## What the exercise asks
Rewrite the lines of all the rows below as a single numbered list, leaving out any blank lines.

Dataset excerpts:
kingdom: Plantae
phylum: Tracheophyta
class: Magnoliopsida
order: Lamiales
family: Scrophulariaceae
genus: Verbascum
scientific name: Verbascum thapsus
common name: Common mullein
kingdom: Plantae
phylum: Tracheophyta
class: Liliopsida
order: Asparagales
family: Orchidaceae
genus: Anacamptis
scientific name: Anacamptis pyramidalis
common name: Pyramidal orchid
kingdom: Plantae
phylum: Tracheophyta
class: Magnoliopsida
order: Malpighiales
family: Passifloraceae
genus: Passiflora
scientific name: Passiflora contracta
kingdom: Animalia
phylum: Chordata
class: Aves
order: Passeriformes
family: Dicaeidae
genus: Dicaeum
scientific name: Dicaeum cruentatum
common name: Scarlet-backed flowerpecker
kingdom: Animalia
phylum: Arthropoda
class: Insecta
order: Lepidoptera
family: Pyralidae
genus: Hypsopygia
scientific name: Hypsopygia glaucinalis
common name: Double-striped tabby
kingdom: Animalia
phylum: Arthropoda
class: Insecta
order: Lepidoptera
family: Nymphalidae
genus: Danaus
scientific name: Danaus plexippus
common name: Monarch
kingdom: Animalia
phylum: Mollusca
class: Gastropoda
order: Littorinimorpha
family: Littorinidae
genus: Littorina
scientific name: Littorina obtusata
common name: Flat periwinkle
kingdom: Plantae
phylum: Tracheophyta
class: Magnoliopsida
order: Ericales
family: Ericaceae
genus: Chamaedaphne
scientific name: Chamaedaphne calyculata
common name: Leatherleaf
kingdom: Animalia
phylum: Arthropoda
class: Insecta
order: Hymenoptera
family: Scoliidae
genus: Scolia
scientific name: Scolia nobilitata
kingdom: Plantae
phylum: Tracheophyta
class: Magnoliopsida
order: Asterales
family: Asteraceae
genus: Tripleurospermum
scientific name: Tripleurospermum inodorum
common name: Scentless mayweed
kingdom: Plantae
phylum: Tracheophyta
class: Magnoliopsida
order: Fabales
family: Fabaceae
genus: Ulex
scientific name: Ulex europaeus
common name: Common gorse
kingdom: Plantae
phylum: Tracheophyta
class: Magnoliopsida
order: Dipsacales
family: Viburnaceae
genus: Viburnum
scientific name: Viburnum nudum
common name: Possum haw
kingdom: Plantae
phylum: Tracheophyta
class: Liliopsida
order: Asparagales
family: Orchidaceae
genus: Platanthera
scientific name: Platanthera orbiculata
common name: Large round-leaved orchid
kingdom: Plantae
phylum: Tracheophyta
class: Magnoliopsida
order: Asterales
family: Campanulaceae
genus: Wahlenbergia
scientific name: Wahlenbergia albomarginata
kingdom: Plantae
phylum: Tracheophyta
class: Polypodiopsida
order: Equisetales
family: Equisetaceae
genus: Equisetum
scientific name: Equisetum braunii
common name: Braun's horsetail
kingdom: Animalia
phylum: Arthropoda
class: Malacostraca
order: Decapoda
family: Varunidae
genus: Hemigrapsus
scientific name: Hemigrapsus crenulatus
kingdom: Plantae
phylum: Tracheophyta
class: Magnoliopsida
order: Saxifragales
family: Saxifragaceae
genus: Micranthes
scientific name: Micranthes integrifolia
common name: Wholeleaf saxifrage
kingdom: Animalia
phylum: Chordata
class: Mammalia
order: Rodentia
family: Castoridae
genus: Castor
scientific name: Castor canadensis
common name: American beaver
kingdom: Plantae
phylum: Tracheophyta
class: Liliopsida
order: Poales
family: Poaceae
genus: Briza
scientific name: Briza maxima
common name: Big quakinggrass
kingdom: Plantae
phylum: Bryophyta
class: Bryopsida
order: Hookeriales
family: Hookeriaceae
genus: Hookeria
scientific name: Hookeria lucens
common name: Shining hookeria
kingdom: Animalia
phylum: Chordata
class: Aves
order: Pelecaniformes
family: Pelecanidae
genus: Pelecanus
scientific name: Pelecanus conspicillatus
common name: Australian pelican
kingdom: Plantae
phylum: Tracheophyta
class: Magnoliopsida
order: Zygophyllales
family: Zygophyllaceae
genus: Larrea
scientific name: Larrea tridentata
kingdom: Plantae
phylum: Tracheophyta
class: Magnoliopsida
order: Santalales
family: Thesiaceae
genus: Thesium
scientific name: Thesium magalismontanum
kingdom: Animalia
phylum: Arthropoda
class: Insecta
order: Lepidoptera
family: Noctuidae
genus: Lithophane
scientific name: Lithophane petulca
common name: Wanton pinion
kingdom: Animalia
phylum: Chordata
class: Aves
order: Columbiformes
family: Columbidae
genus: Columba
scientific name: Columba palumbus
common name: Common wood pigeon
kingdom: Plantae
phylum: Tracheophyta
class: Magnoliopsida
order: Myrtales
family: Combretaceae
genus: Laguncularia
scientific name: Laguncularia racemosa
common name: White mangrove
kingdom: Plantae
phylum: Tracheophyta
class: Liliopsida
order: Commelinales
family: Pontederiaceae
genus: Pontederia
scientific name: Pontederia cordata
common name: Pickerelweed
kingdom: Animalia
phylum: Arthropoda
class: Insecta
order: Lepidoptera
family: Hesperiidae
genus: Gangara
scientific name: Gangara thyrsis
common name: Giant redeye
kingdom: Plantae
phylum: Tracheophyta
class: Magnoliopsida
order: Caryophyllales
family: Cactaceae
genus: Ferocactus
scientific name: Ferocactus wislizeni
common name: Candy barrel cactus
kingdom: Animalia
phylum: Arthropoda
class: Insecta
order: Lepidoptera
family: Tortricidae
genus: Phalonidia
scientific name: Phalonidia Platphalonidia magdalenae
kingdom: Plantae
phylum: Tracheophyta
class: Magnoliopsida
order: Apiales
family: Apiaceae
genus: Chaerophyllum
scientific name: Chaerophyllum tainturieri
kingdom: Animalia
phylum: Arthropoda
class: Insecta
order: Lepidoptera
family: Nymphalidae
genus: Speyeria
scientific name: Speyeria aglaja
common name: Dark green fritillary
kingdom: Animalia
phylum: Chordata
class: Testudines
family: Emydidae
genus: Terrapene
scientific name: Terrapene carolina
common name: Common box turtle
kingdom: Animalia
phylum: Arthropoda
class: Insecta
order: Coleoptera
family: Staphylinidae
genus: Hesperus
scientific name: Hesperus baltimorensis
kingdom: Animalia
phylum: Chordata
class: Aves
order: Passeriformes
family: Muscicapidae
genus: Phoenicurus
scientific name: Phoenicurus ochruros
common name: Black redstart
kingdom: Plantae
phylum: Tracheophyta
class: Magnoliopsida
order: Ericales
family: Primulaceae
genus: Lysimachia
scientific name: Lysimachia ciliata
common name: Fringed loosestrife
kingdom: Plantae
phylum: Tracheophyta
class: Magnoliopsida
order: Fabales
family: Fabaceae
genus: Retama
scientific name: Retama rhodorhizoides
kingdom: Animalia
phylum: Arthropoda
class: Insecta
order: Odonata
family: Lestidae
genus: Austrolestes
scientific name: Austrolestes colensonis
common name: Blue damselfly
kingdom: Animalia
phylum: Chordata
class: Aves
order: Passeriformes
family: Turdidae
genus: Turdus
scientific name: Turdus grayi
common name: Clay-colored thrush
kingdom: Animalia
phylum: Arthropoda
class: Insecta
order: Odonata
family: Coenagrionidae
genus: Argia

## Complete output
1. kingdom: Plantae
2. phylum: Tracheophyta
3. class: Magnoliopsida
4. order: Lamiales
5. family: Scrophulariaceae
6. genus: Verbascum
7. scientific name: Verbascum thapsus
8. common name: Common mullein
9. kingdom: Plantae
10. phylum: Tracheophyta
11. class: Liliopsida
12. order: Asparagales
13. family: Orchidaceae
14. genus: Anacamptis
15. scientific name: Anacamptis pyramidalis
16. common name: Pyramidal orchid
17. kingdom: Plantae
18. phylum: Tracheophyta
19. class: Magnoliopsida
20. order: Malpighiales
21. family: Passifloraceae
22. genus: Passiflora
23. scientific name: Passiflora contracta
24. kingdom: Animalia
25. phylum: Chordata
26. class: Aves
27. order: Passeriformes
28. family: Dicaeidae
29. genus: Dicaeum
30. scientific name: Dicaeum cruentatum
31. common name: Scarlet-backed flowerpecker
32. kingdom: Animalia
33. phylum: Arthropoda
34. class: Insecta
35. order: Lepidoptera
36. family: Pyralidae
37. genus: Hypsopygia
38. scientific name: Hypsopygia glaucinalis
39. common name: Double-striped tabby
40. kingdom: Animalia
41. phylum: Arthropoda
42. class: Insecta
43. order: Lepidoptera
44. family: Nymphalidae
45. genus: Danaus
46. scientific name: Danaus plexippus
47. common name: Monarch
48. kingdom: Animalia
49. phylum: Mollusca
50. class: Gastropoda
51. order: Littorinimorpha
52. family: Littorinidae
53. genus: Littorina
54. scientific name: Littorina obtusata
55. common name: Flat periwinkle
56. kingdom: Plantae
57. phylum: Tracheophyta
58. class: Magnoliopsida
59. order: Ericales
60. family: Ericaceae
61. genus: Chamaedaphne
62. scientific name: Chamaedaphne calyculata
63. common name: Leatherleaf
64. kingdom: Animalia
65. phylum: Arthropoda
66. class: Insecta
67. order: Hymenoptera
68. family: Scoliidae
69. genus: Scolia
70. scientific name: Scolia nobilitata
71. kingdom: Plantae
72. phylum: Tracheophyta
73. class: Magnoliopsida
74. order: Asterales
75. family: Asteraceae
76. genus: Tripleurospermum
77. scientific name: Tripleurospermum inodorum
78. common name: Scentless mayweed
79. kingdom: Plantae
80. phylum: Tracheophyta
81. class: Magnoliopsida
82. order: Fabales
83. family: Fabaceae
84. genus: Ulex
85. scientific name: Ulex europaeus
86. common name: Common gorse
87. kingdom: Plantae
88. phylum: Tracheophyta
89. class: Magnoliopsida
90. order: Dipsacales
91. family: Viburnaceae
92. genus: Viburnum
93. scientific name: Viburnum nudum
94. common name: Possum haw
95. kingdom: Plantae
96. phylum: Tracheophyta
97. class: Liliopsida
98. order: Asparagales
99. family: Orchidaceae
100. genus: Platanthera
101. scientific name: Platanthera orbiculata
102. common name: Large round-leaved orchid
103. kingdom: Plantae
104. phylum: Tracheophyta
105. class: Magnoliopsida
106. order: Asterales
107. family: Campanulaceae
108. genus: Wahlenbergia
109. scientific name: Wahlenbergia albomarginata
110. kingdom: Plantae
111. phylum: Tracheophyta
112. class: Polypodiopsida
113. order: Equisetales
114. family: Equisetaceae
115. genus: Equisetum
116. scientific name: Equisetum braunii
117. common name: Braun's horsetail
118. kingdom: Animalia
119. phylum: Arthropoda
120. class: Malacostraca
121. order: Decapoda
122. family: Varunidae
123. genus: Hemigrapsus
124. scientific name: Hemigrapsus crenulatus
125. kingdom: Plantae
126. phylum: Tracheophyta
127. class: Magnoliopsida
128. order: Saxifragales
129. family: Saxifragaceae
130. genus: Micranthes
131. scientific name: Micranthes integrifolia
132. common name: Wholeleaf saxifrage
133. kingdom: Animalia
134. phylum: Chordata
135. class: Mammalia
136. order: Rodentia
137. family: Castoridae
138. genus: Castor
139. scientific name: Castor canadensis
140. common name: American beaver
141. kingdom: Plantae
142. phylum: Tracheophyta
143. class: Liliopsida
144. order: Poales
145. family: Poaceae
146. genus: Briza
147. scientific name: Briza maxima
148. common name: Big quakinggrass
149. kingdom: Plantae
150. phylum: Bryophyta
151. class: Bryopsida
152. order: Hookeriales
153. family: Hookeriaceae
154. genus: Hookeria
155. scientific name: Hookeria lucens
156. common name: Shining hookeria
157. kingdom: Animalia
158. phylum: Chordata
159. class: Aves
160. order: Pelecaniformes
161. family: Pelecanidae
162. genus: Pelecanus
163. scientific name: Pelecanus conspicillatus
164. common name: Australian pelican
165. kingdom: Plantae
166. phylum: Tracheophyta
167. class: Magnoliopsida
168. order: Zygophyllales
169. family: Zygophyllaceae
170. genus: Larrea
171. scientific name: Larrea tridentata
172. kingdom: Plantae
173. phylum: Tracheophyta
174. class: Magnoliopsida
175. order: Santalales
176. family: Thesiaceae
177. genus: Thesium
178. scientific name: Thesium magalismontanum
179. kingdom: Animalia
180. phylum: Arthropoda
181. class: Insecta
182. order: Lepidoptera
183. family: Noctuidae
184. genus: Lithophane
185. scientific name: Lithophane petulca
186. common name: Wanton pinion
187. kingdom: Animalia
188. phylum: Chordata
189. class: Aves
190. order: Columbiformes
191. family: Columbidae
192. genus: Columba
193. scientific name: Columba palumbus
194. common name: Common wood pigeon
195. kingdom: Plantae
196. phylum: Tracheophyta
197. class: Magnoliopsida
198. order: Myrtales
199. family: Combretaceae
200. genus: Laguncularia
201. scientific name: Laguncularia racemosa
202. common name: White mangrove
203. kingdom: Plantae
204. phylum: Tracheophyta
205. class: Liliopsida
206. order: Commelinales
207. family: Pontederiaceae
208. genus: Pontederia
209. scientific name: Pontederia cordata
210. common name: Pickerelweed
211. kingdom: Animalia
212. phylum: Arthropoda
213. class: Insecta
214. order: Lepidoptera
215. family: Hesperiidae
216. genus: Gangara
217. scientific name: Gangara thyrsis
218. common name: Giant redeye
219. kingdom: Plantae
220. phylum: Tracheophyta
221. class: Magnoliopsida
222. order: Caryophyllales
223. family: Cactaceae
224. genus: Ferocactus
225. scientific name: Ferocactus wislizeni
226. common name: Candy barrel cactus
227. kingdom: Animalia
228. phylum: Arthropoda
229. class: Insecta
230. order: Lepidoptera
231. family: Tortricidae
232. genus: Phalonidia
233. scientific name: Phalonidia Platphalonidia magdalenae
234. kingdom: Plantae
235. phylum: Tracheophyta
236. class: Magnoliopsida
237. order: Apiales
238. family: Apiaceae
239. genus: Chaerophyllum
240. scientific name: Chaerophyllum tainturieri
241. kingdom: Animalia
242. phylum: Arthropoda
243. class: Insecta
244. order: Lepidoptera
245. family: Nymphalidae
246. genus: Speyeria
247. scientific name: Speyeria aglaja
248. common name: Dark green fritillary
249. kingdom: Animalia
250. phylum: Chordata
251. class: Testudines
252. family: Emydidae
253. genus: Terrapene
254. scientific name: Terrapene carolina
255. common name: Common box turtle
256. kingdom: Animalia
257. phylum: Arthropoda
258. class: Insecta
259. order: Coleoptera
260. family: Staphylinidae
261. genus: Hesperus
262. scientific name: Hesperus baltimorensis
263. kingdom: Animalia
264. phylum: Chordata
265. class: Aves
266. order: Passeriformes
267. family: Muscicapidae
268. genus: Phoenicurus
269. scientific name: Phoenicurus ochruros
270. common name: Black redstart
271. kingdom: Plantae
272. phylum: Tracheophyta
273. class: Magnoliopsida
274. order: Ericales
275. family: Primulaceae
276. genus: Lysimachia
277. scientific name: Lysimachia ciliata
278. common name: Fringed loosestrife
279. kingdom: Plantae
280. phylum: Tracheophyta
281. class: Magnoliopsida
282. order: Fabales
283. family: Fabaceae
284. genus: Retama
285. scientific name: Retama rhodorhizoides
286. kingdom: Animalia
287. phylum: Arthropoda
288. class: Insecta
289. order: Odonata
290. family: Lestidae
291. genus: Austrolestes
292. scientific name: Austrolestes colensonis
293. common name: Blue damselfly
294. kingdom: Animalia
295. phylum: Chordata
296. class: Aves
297. order: Passeriformes
298. family: Turdidae
299. genus: Turdus
300. scientific name: Turdus grayi
301. common name: Clay-colored thrush
302. kingdom: Animalia
303. phylum: Arthropoda
304. class: Insecta
305. order: Odonata
306. family: Coenagrionidae
307. genus: Argia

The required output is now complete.